**Source text**

* * * * *

This game has 4 rules:
- Fill the space.
- Stay in motion.
- Be mindful of your body and others.
- Play in silence.
Instruct the class with these directions:
- Start walking around the space.
- Fill it up.
- As you watch students circulating, you should circulate too and call out what you notice like: There’s a gap over here. There’s a gap over here. Pick up the pace. Move quickly, this exercise is done in silence.
After students have gotten the hang of quickly moving through the space you begin to share these directions:
- When I say go… find three people and form a triangle. Go! (Pause to give every group a chance to make their shape.)
- Keep walking. When I say go… In groups of 2 make a square. Go!
- Keep walking. When I say go… In groups of 4 make a hamburger. Go!
- Keep walking. When I say go… In groups of 3 make the 3 branches of government. Go!
- Keep walking. When I say go… In groups of 5 make a car. Go!
Once students have figured out how this game works with these general prompts you can start making it more complicated with content-specific prompts. Examples include:
- ELA: In groups of 5 make a run-on sentence.
- ELA: In groups of 2 make a scene from the Catcher in the Rye.
- Science: In groups of 4 make a chemical reaction.
- Science: In groups of 5 make the major parts of an animal cell.
- Science: In groups of 3 make an atom.
- Math: In groups of 5 make ¼ x ⅕.
- Math: In groups of 2 75%.
- History: In groups of 3 make the branches of government.
- History: In groups of 4 make the defining characteristic of polytheistic religions.
- History: In groups of 3 make a Roman aqueduct.
Notes to consider:
Shapes can be chosen to push students to think in a particular way, ex. abstractly, about a topic (engineering, government, grammar), about things that are too small to see, etc. You don’t need to know how they will construct the shape / idea – that’s entirely up to their creativity!
When participants are frozen in sculptures, invite them to look around and take note of the other ways in which their peers have solved the challenge.
Standards Addressed by this Activity
Common Core College and Career Readiness Anchor Standards for Language
Knowledge of Language:
CCSS.ELA-LITERACY.CCRA.L.3 Apply knowledge of language to understand how language functions in different contexts, to make effective choices for meaning or style, and to comprehend more fully when reading or listening.
Vocabulary Acquisition and Use:
CCSS.ELA-LITERACY.CCRA.L.4 Determine or clarify the meaning of unknown and multiple-meaning words and phrases by using context clues, analyzing meaningful word parts, and consulting general and specialized reference materials, as appropriate.

* * * * *

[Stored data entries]
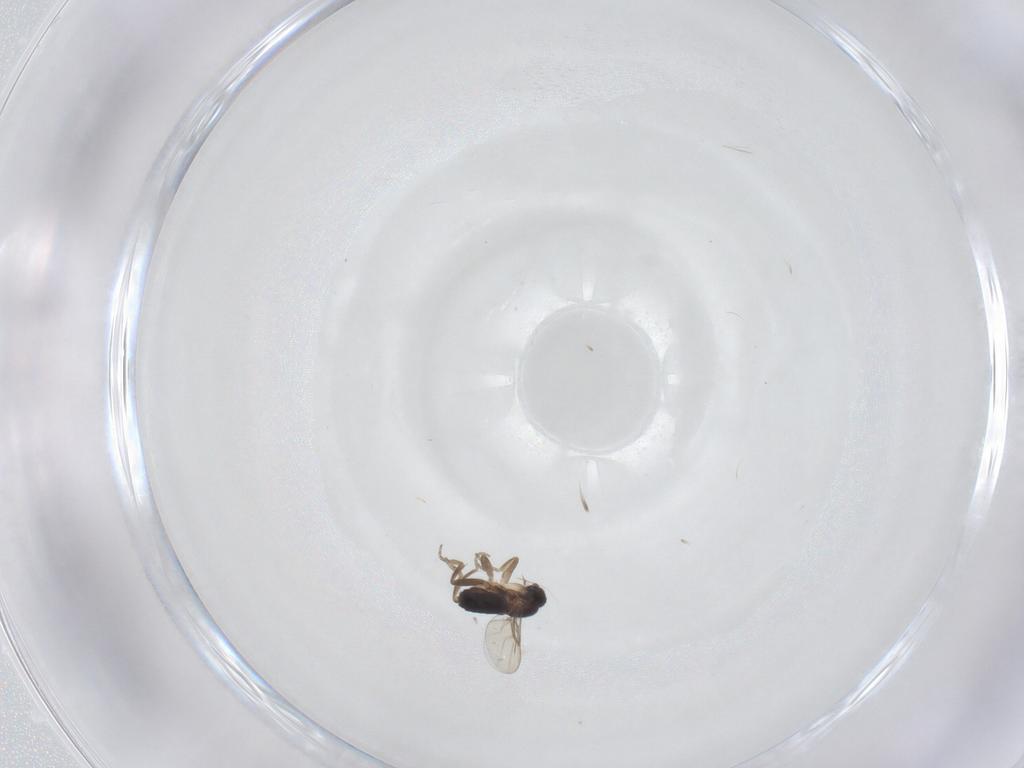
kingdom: Animalia
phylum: Arthropoda
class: Insecta
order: Diptera
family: Phoridae
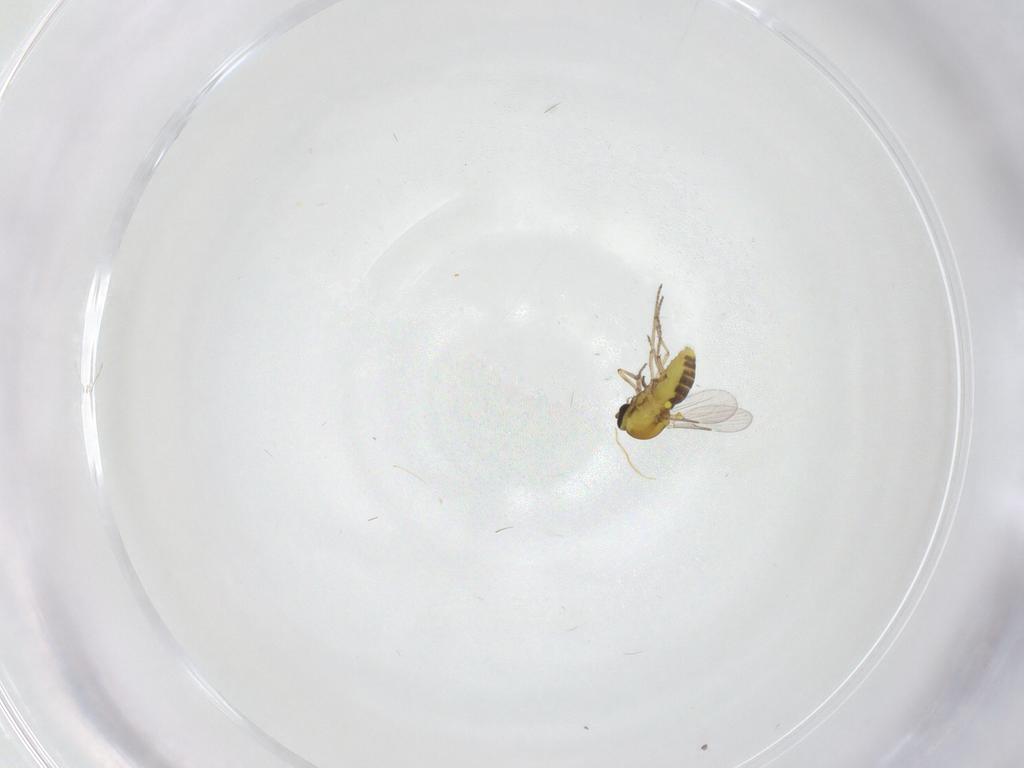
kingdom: Animalia
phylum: Arthropoda
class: Insecta
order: Diptera
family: Ceratopogonidae
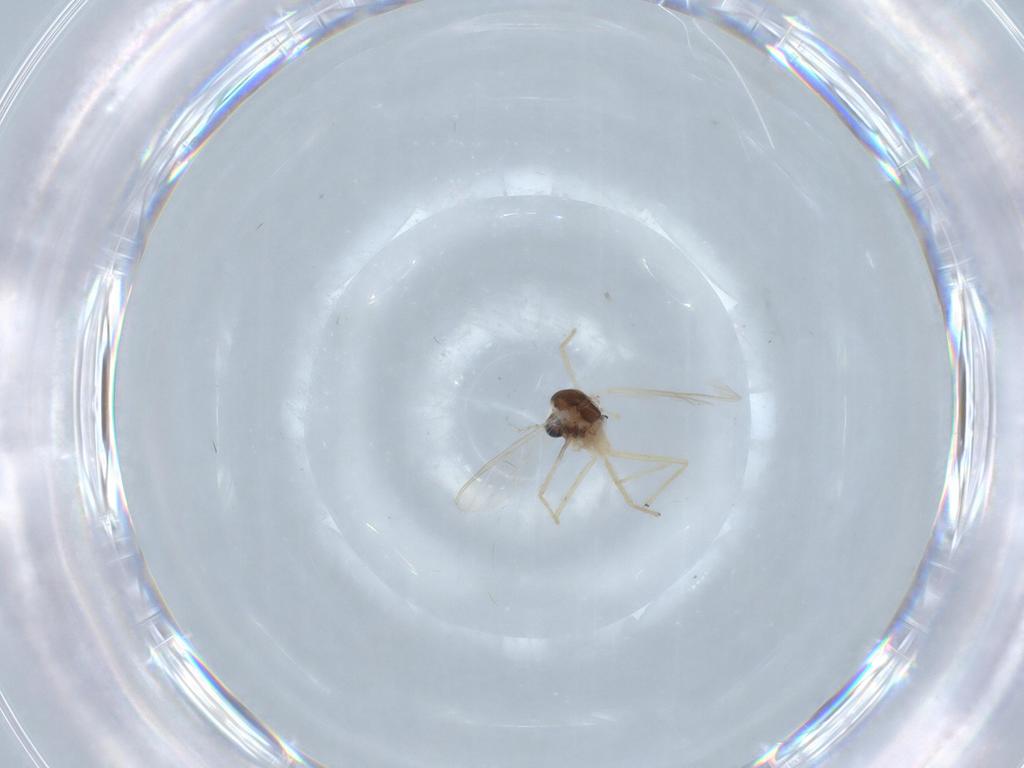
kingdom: Animalia
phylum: Arthropoda
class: Insecta
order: Diptera
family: Chironomidae
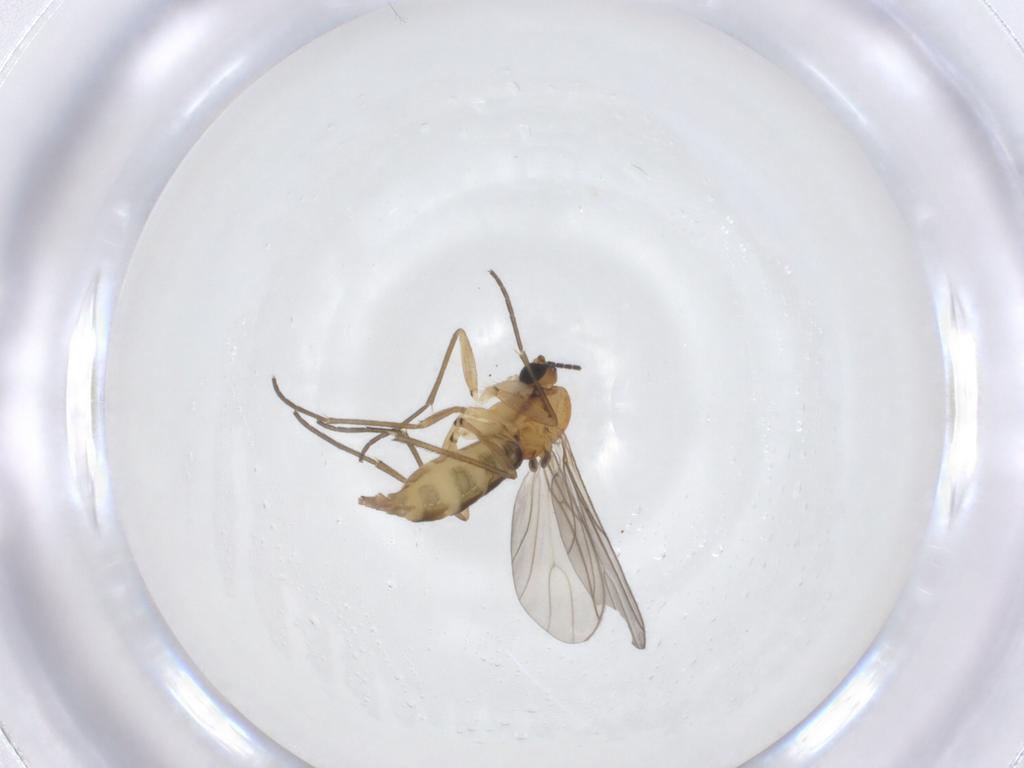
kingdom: Animalia
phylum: Arthropoda
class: Insecta
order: Diptera
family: Sciaridae
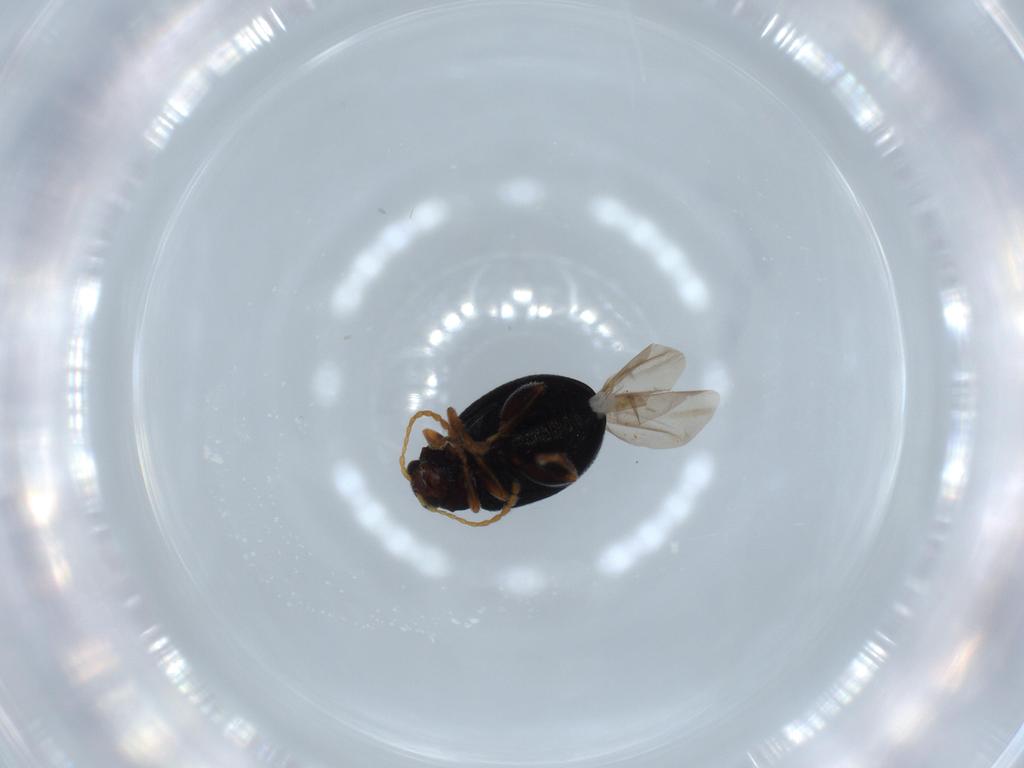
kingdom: Animalia
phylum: Arthropoda
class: Insecta
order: Coleoptera
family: Chrysomelidae
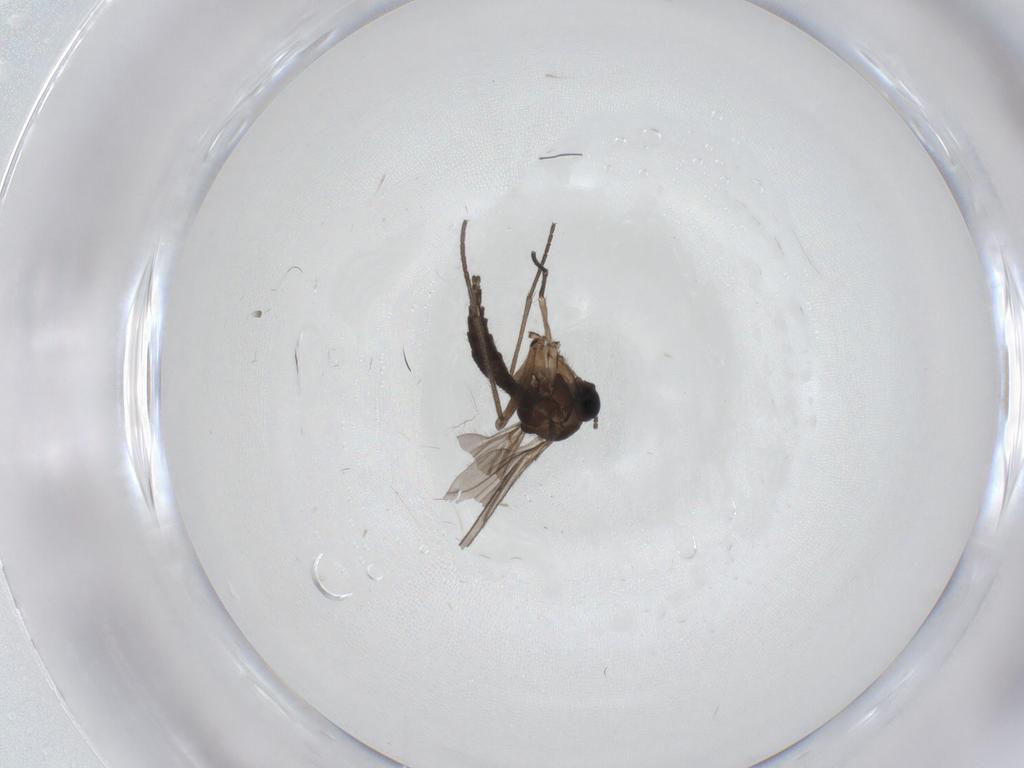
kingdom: Animalia
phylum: Arthropoda
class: Insecta
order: Diptera
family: Sciaridae
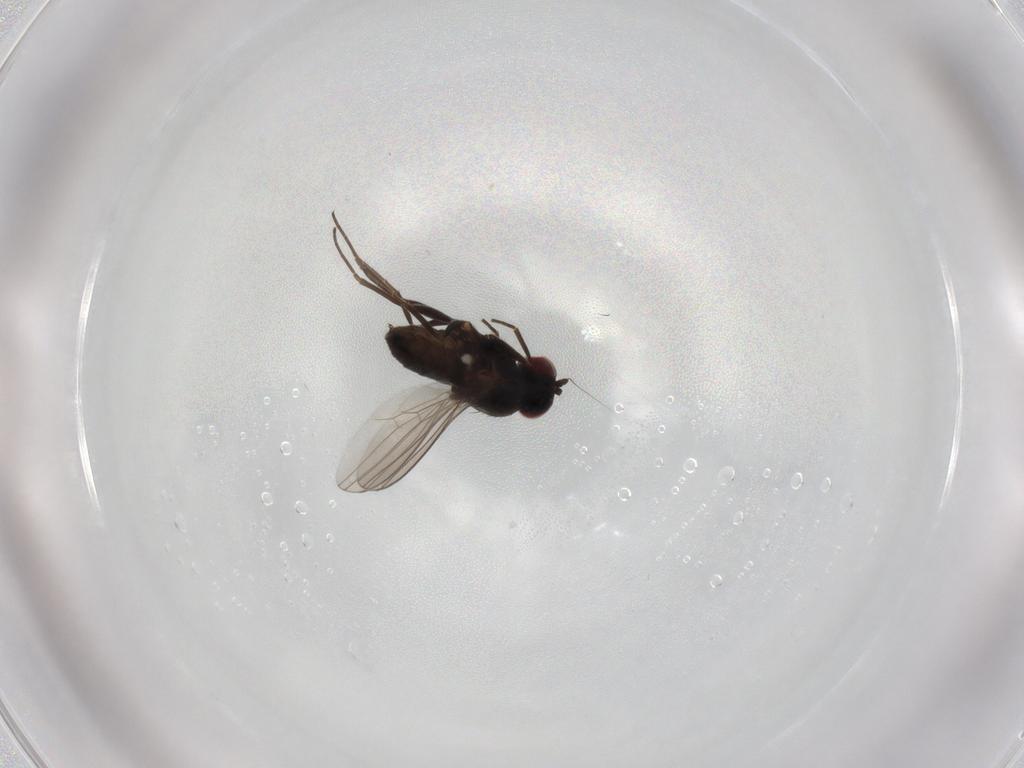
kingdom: Animalia
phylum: Arthropoda
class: Insecta
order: Diptera
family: Dolichopodidae
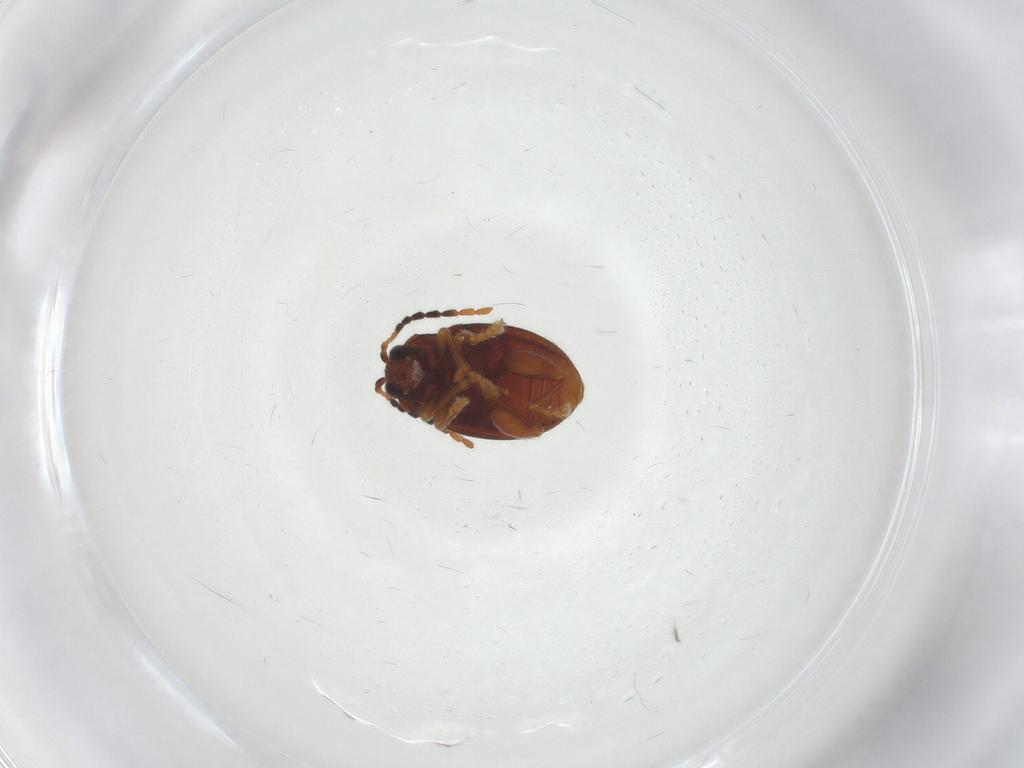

* * * * *

**Actions to take**
• A. In the classroom movement game text, which standard code appears under "Vocabulary Acquisition and Use"?
• B. Extend the classroom movement game text past its final sentence.

**The replies**
• A. CCSS.ELA-LITERACY.CCRA.L.4

• B.
CCSS.ELA-LITERACY.CCRA.L.5 Demonstrate understanding of figurative language, word relationships, and nuances in word meanings.
Common Core College and Career Readiness Anchor Standards for Writing
Production and Distribution of Writing:
CCSS.ELA-LITERACY.CCRA.W.6 Use technology, including the Internet, to produce and publish writing and to interact and collaborate with others.
Research to Build and Present Knowledge:
CCSS.ELA-LITERACY.CCRA.W.7 Conduct short as well as more sustained research projects based on focused questions, demonstrating an understanding of the subject under investigation.
CCSS.ELA-LITERACY.CCRA.W.8 Gather relevant information from multiple print and digital sources, assess the credibility and accuracy of each source, and integrate the information while avoiding plagiarism.
CCSS.ELA-LITERACY.CCRA.W.9 Draw evidence from literary or informational texts to support analysis, reflection, and research.
Common Core College and Career Readiness Anchor Standards for Speaking and Listening
Comprehension and Collaboration:
CCSS.ELA-LITERACY.CCRA.SL.1 Prepare for and participate effectively in a range of conversations and collaborations with diverse partners, building on others’ ideas and expressing their own clearly and persuasively.
CCSS.ELA-LITERACY.CCRA.SL.2 Integrate and evaluate information presented in diverse media and formats, including visually, quantitatively, and orally.
CCSS.ELA-LITERACY.CCRA.SL.3 Evaluate a speaker’s point of view, reasoning, and use of evidence and rhetoric.
Common Core College and Career Readiness Anchor Standards for Reading
Key Ideas and Details:
CCSS.ELA-LITERACY.CCRA.R.1 Read closely to determine what the text says explicitly and to make logical inferences from it; cite specific textual evidence when writing or speaking to support conclusions drawn from the text.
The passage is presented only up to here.